[[ Records for this task open ]]

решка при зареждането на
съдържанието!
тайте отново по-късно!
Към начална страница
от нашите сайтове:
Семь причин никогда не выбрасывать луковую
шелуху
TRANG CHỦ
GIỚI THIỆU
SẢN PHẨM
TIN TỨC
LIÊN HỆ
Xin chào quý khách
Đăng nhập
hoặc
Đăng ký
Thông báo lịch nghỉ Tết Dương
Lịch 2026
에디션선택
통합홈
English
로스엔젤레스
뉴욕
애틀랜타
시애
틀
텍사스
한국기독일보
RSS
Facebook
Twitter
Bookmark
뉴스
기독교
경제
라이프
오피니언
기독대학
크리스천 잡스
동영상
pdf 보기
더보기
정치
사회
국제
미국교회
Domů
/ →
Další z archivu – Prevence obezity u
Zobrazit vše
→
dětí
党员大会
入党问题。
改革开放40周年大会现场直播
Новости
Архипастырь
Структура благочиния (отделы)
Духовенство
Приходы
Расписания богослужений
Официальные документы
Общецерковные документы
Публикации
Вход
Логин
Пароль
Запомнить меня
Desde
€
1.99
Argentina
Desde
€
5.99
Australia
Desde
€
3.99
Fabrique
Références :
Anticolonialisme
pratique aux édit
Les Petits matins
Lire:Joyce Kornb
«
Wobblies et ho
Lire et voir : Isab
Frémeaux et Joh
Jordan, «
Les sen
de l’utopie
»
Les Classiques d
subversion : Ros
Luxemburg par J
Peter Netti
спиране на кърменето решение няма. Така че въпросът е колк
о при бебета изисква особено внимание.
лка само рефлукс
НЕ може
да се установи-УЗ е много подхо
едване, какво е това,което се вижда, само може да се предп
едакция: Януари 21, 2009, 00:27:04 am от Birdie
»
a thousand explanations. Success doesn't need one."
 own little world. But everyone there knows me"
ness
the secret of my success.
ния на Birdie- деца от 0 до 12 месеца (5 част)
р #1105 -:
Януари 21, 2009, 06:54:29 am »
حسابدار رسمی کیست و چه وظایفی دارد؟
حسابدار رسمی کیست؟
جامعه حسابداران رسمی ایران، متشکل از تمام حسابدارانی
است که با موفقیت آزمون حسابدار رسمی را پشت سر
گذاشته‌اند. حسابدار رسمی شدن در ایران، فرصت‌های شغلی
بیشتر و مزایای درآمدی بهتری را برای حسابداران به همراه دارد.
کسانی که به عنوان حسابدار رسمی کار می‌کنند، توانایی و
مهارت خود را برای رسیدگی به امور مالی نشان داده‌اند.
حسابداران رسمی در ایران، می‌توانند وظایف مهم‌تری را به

[[ Records for this task closed ]]

Problem details
Duplicate every line of the rows above without any change.

Exercise answer
решка при зареждането на
съдържанието!
тайте отново по-късно!
Към начална страница
от нашите сайтове:
Семь причин никогда не выбрасывать луковую
шелуху
TRANG CHỦ
GIỚI THIỆU
SẢN PHẨM
TIN TỨC
LIÊN HỆ
Xin chào quý khách
Đăng nhập
hoặc
Đăng ký
Thông báo lịch nghỉ Tết Dương
Lịch 2026
에디션선택
통합홈
English
로스엔젤레스
뉴욕
애틀랜타
시애
틀
텍사스
한국기독일보
RSS
Facebook
Twitter
Bookmark
뉴스
기독교
경제
라이프
오피니언
기독대학
크리스천 잡스
동영상
pdf 보기
더보기
정치
사회
국제
미국교회
Domů
/ →
Další z archivu – Prevence obezity u
Zobrazit vše
→
dětí
党员大会
入党问题。
改革开放40周年大会现场直播
Новости
Архипастырь
Структура благочиния (отделы)
Духовенство
Приходы
Расписания богослужений
Официальные документы
Общецерковные документы
Публикации
Вход
Логин
Пароль
Запомнить меня
Desde
€
1.99
Argentina
Desde
€
5.99
Australia
Desde
€
3.99
Fabrique
Références :
Anticolonialisme
pratique aux édit
Les Petits matins
Lire:Joyce Kornb
«
Wobblies et ho
Lire et voir : Isab
Frémeaux et Joh
Jordan, «
Les sen
de l’utopie
»
Les Classiques d
subversion : Ros
Luxemburg par J
Peter Netti
спиране на кърменето решение няма. Така че въпросът е колк
о при бебета изисква особено внимание.
лка само рефлукс
НЕ може
да се установи-УЗ е много подхо
едване, какво е това,което се вижда, само може да се предп
едакция: Януари 21, 2009, 00:27:04 am от Birdie
»
a thousand explanations. Success doesn't need one."
 own little world. But everyone there knows me"
ness
the secret of my success.
ния на Birdie- деца от 0 до 12 месеца (5 част)
р #1105 -:
Януари 21, 2009, 06:54:29 am »
حسابدار رسمی کیست و چه وظایفی دارد؟
حسابدار رسمی کیست؟
جامعه حسابداران رسمی ایران، متشکل از تمام حسابدارانی
است که با موفقیت آزمون حسابدار رسمی را پشت سر
گذاشته‌اند. حسابدار رسمی شدن در ایران، فرصت‌های شغلی
بیشتر و مزایای درآمدی بهتری را برای حسابداران به همراه دارد.
کسانی که به عنوان حسابدار رسمی کار می‌کنند، توانایی و
مهارت خود را برای رسیدگی به امور مالی نشان داده‌اند.
حسابداران رسمی در ایران، می‌توانند وظایف مهم‌تری را به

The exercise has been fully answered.